> _PASSAGE FOR REVIEW_:

........

The value people put on things is always curious. You’re at a vets office in the closing minutes of a Friday night. They have a huge staff who are all being paid for overnight weekend work. They have diagnostic imagery tools that a decade or two ago would have been rare at a lot of rural hospitals treating people. You’re paying to have access to doctors, techs, and technology at a time when almost nothing else is open. As much as the staff at one of these places may love animals, money is what keeps the doors open at times when you might otherwise have to wait 48-72 hours to have your dog seen.

Look, I don’t love spending emergency vet kind of money, but I get why it comes with a premium price tag. Even if I didn’t get it, I’d know better than to scream at the twenty-something young tech who’s trying to walk me through the options because I’m not an awful human being. I’m sure someone will say lashing out angrily is a perfectly natural response in a stressful circumstance… but I’d really prefer it if they didn’t lash out and agitate the people who I’m going to need focused in on taking care of my own pup after they’ve finished up with the screecher next door.

........

> _COMPLETE THE FOLLOWING_:
1 - Translate this sentence from the passage on emergency vet costs into Spanish: "The value people put on things is always curious."
2 - In the passage on emergency vet costs, how long might you otherwise have to wait to have your dog seen?
3 - Carry on the passage on emergency vet costs from its last sentence.

........

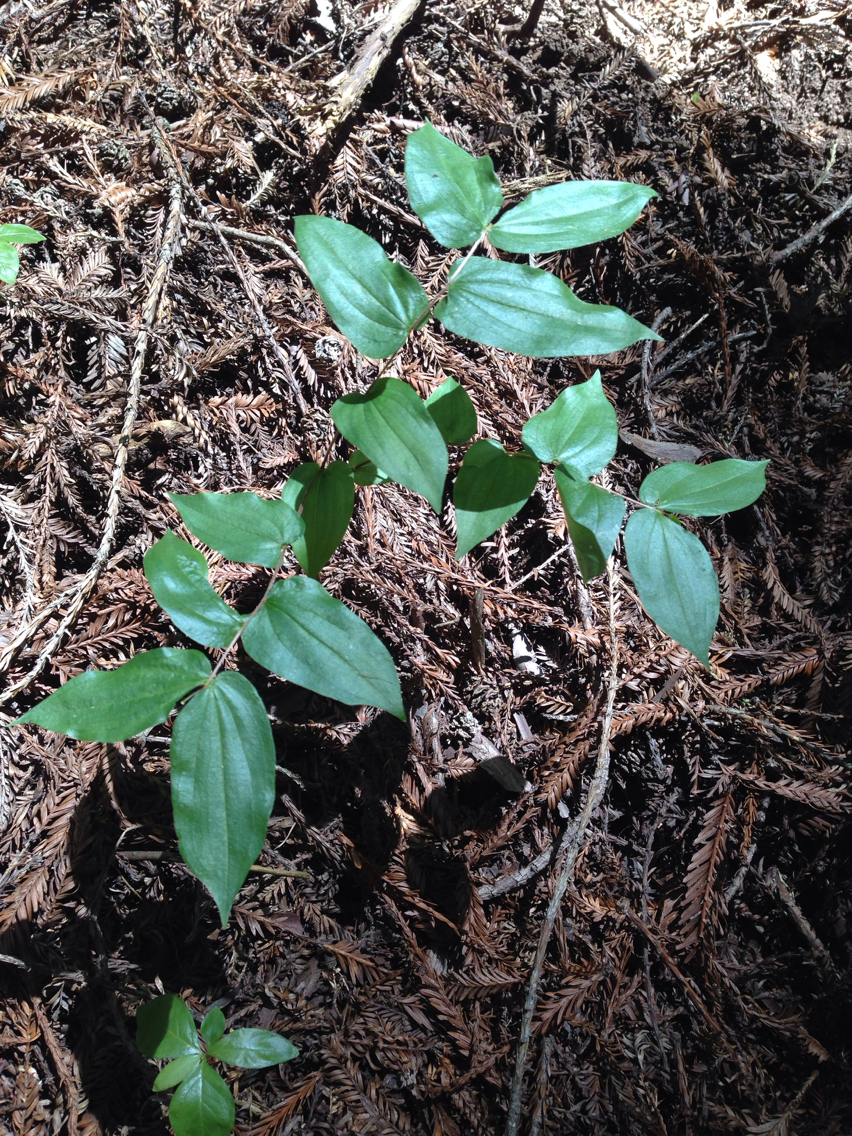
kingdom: Plantae
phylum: Tracheophyta
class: Liliopsida
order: Liliales
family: Liliaceae
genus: Prosartes
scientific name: Prosartes hookeri
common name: Fairy-bells
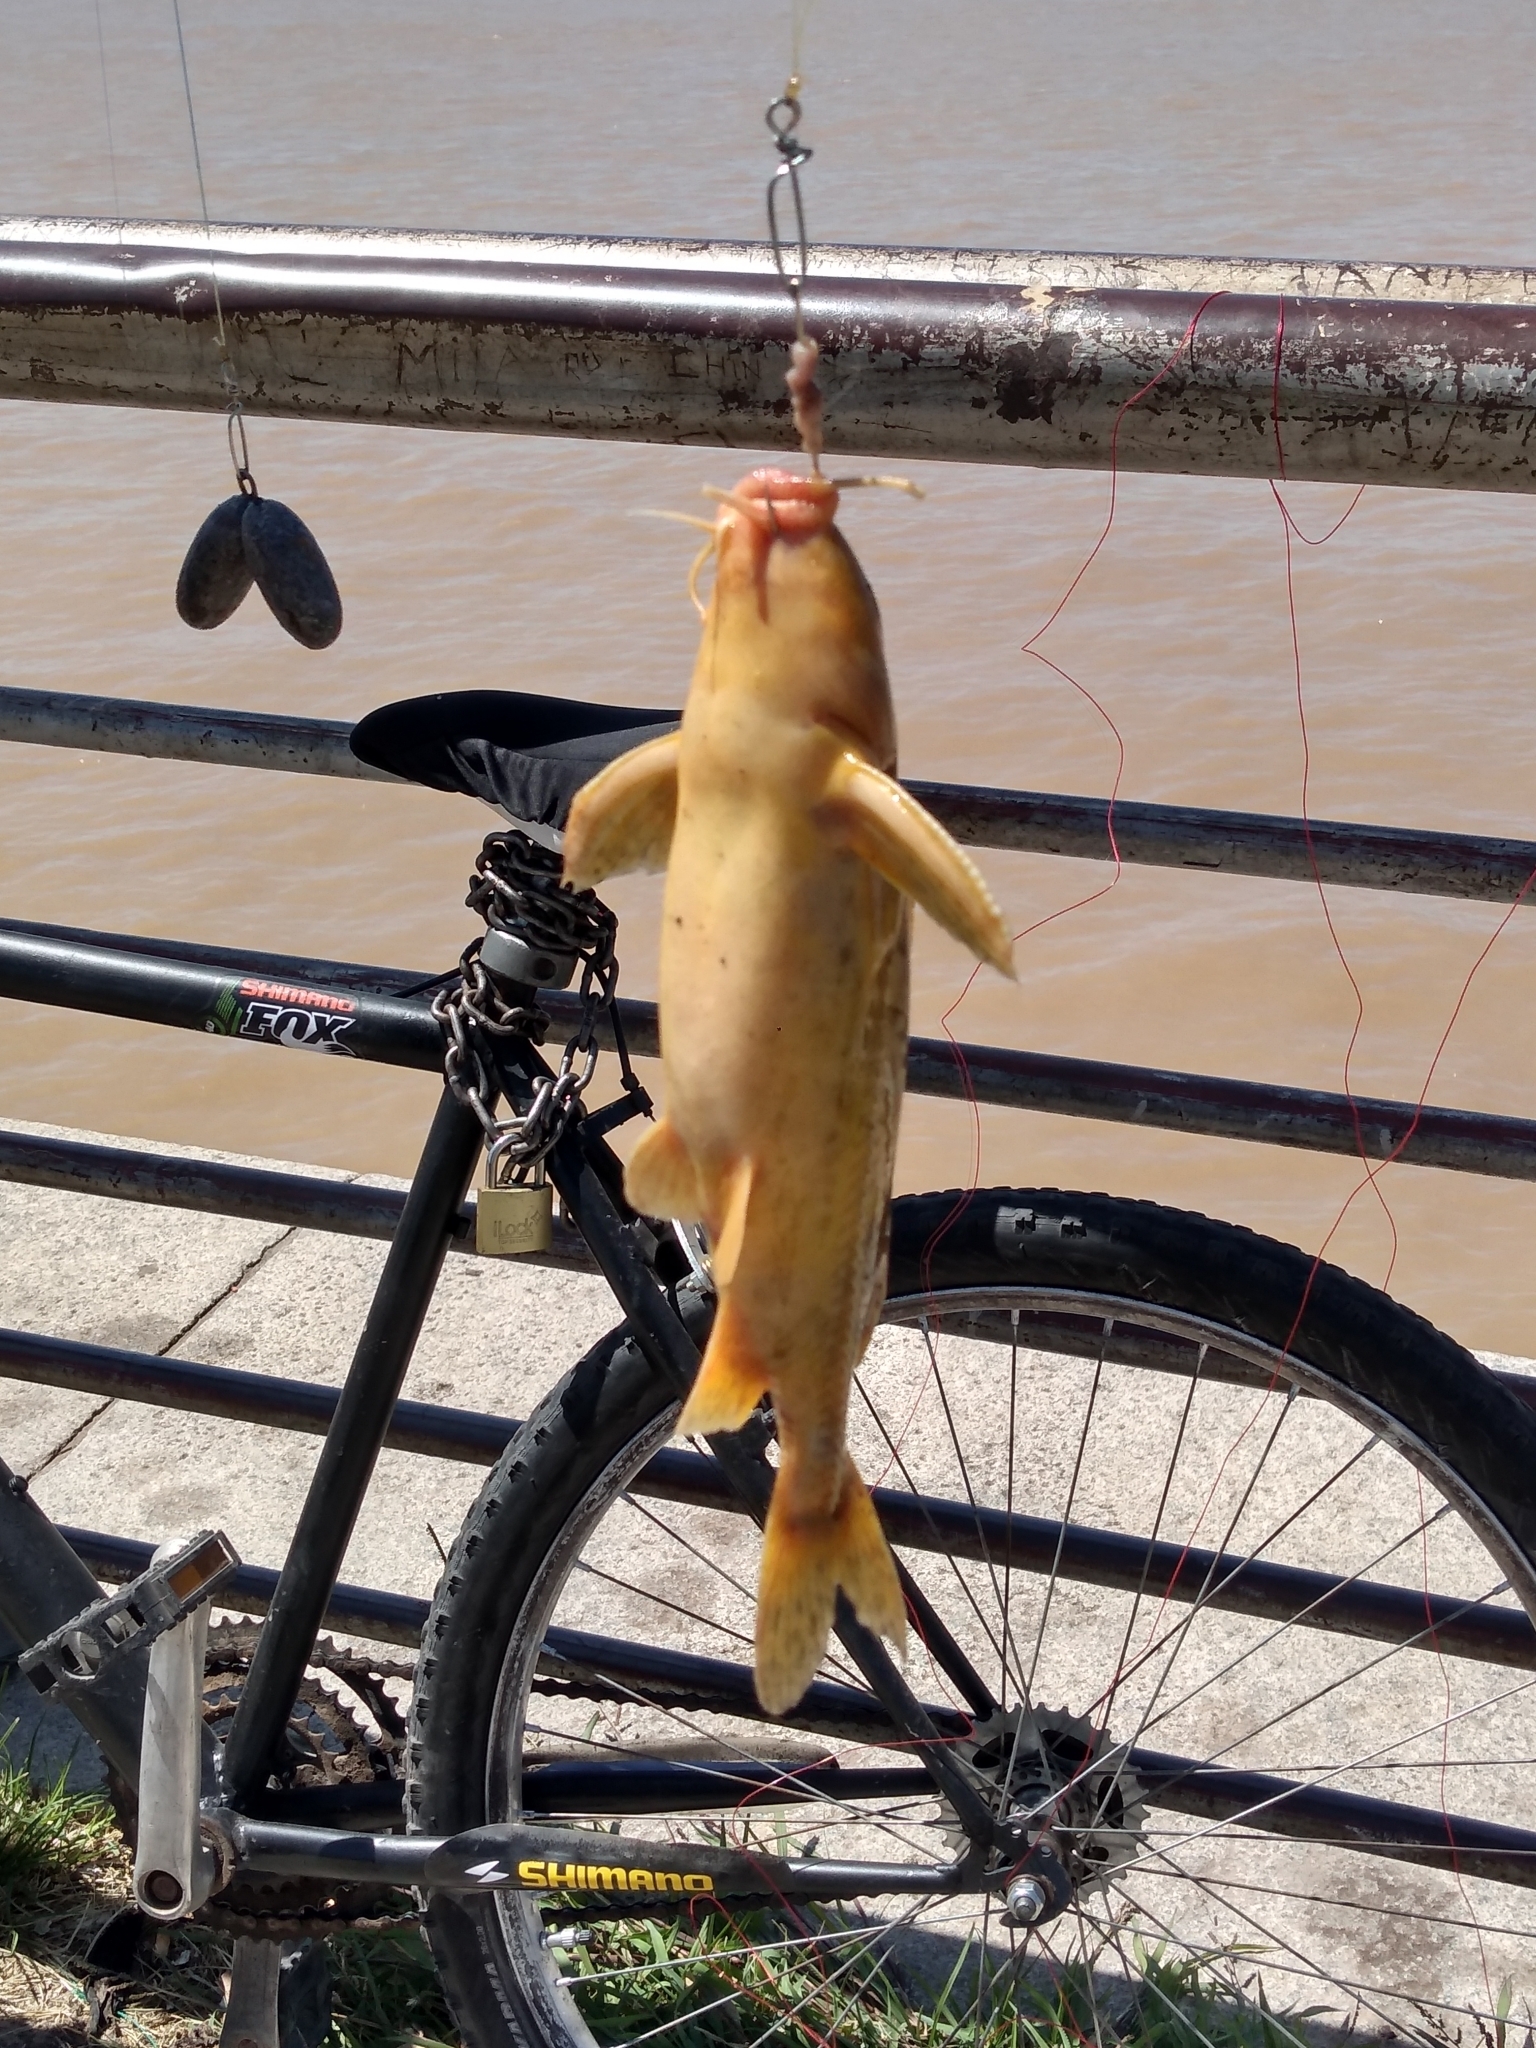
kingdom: Animalia
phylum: Chordata
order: Siluriformes
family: Doradidae
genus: Rhinodoras
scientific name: Rhinodoras dorbignyi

........

> _ANSWER SECTION_:
1 - El valor que la gente les da a las cosas siempre es curioso.

2 - 48-72 hours.

3 -
Optimal control…

We were back to the vet this past Friday with Maggie. She has to stick around with them for a few hours for a bit of follow-up testing for her Cushing’s. There’s no remission or recovering from it, but symptoms are treatable, so finding the best course of treatment for her is important to me.

This last test shows that we have the meds dialed in to the point of “optimal control” for her ACTH levels – meaning we’re able to hold her cortisol levels more or less where they need to be to reduce the laundry list of Cushing’s symptoms. Under the circumstances, it’s just about the best possible outcome available.

It was a long six months in getting here – with three or four visits to the regular vet for testing, schlepping across Pennsylvania for an ultrasound, and several variations on the medication of choice to get things under control. It hasn’t been an inexpensive proposition, though I refuse to do the math on either the amount of time or money expended. I know I’m incredibly fortunate that neither one of those factors drive the train when deciding what’s best for my sweet, lazy chocolate lab.

The fact is, Maggie is an old dog. She’s coming up on her 11th birthday in October. I’m under no delusions about how this ends – for her, for me, or for any of us. For now I’ll appreciate that I, through the marvel of modern veterinary medicine, was able to buy her some more quality time. Beyond that, everything else is background noise.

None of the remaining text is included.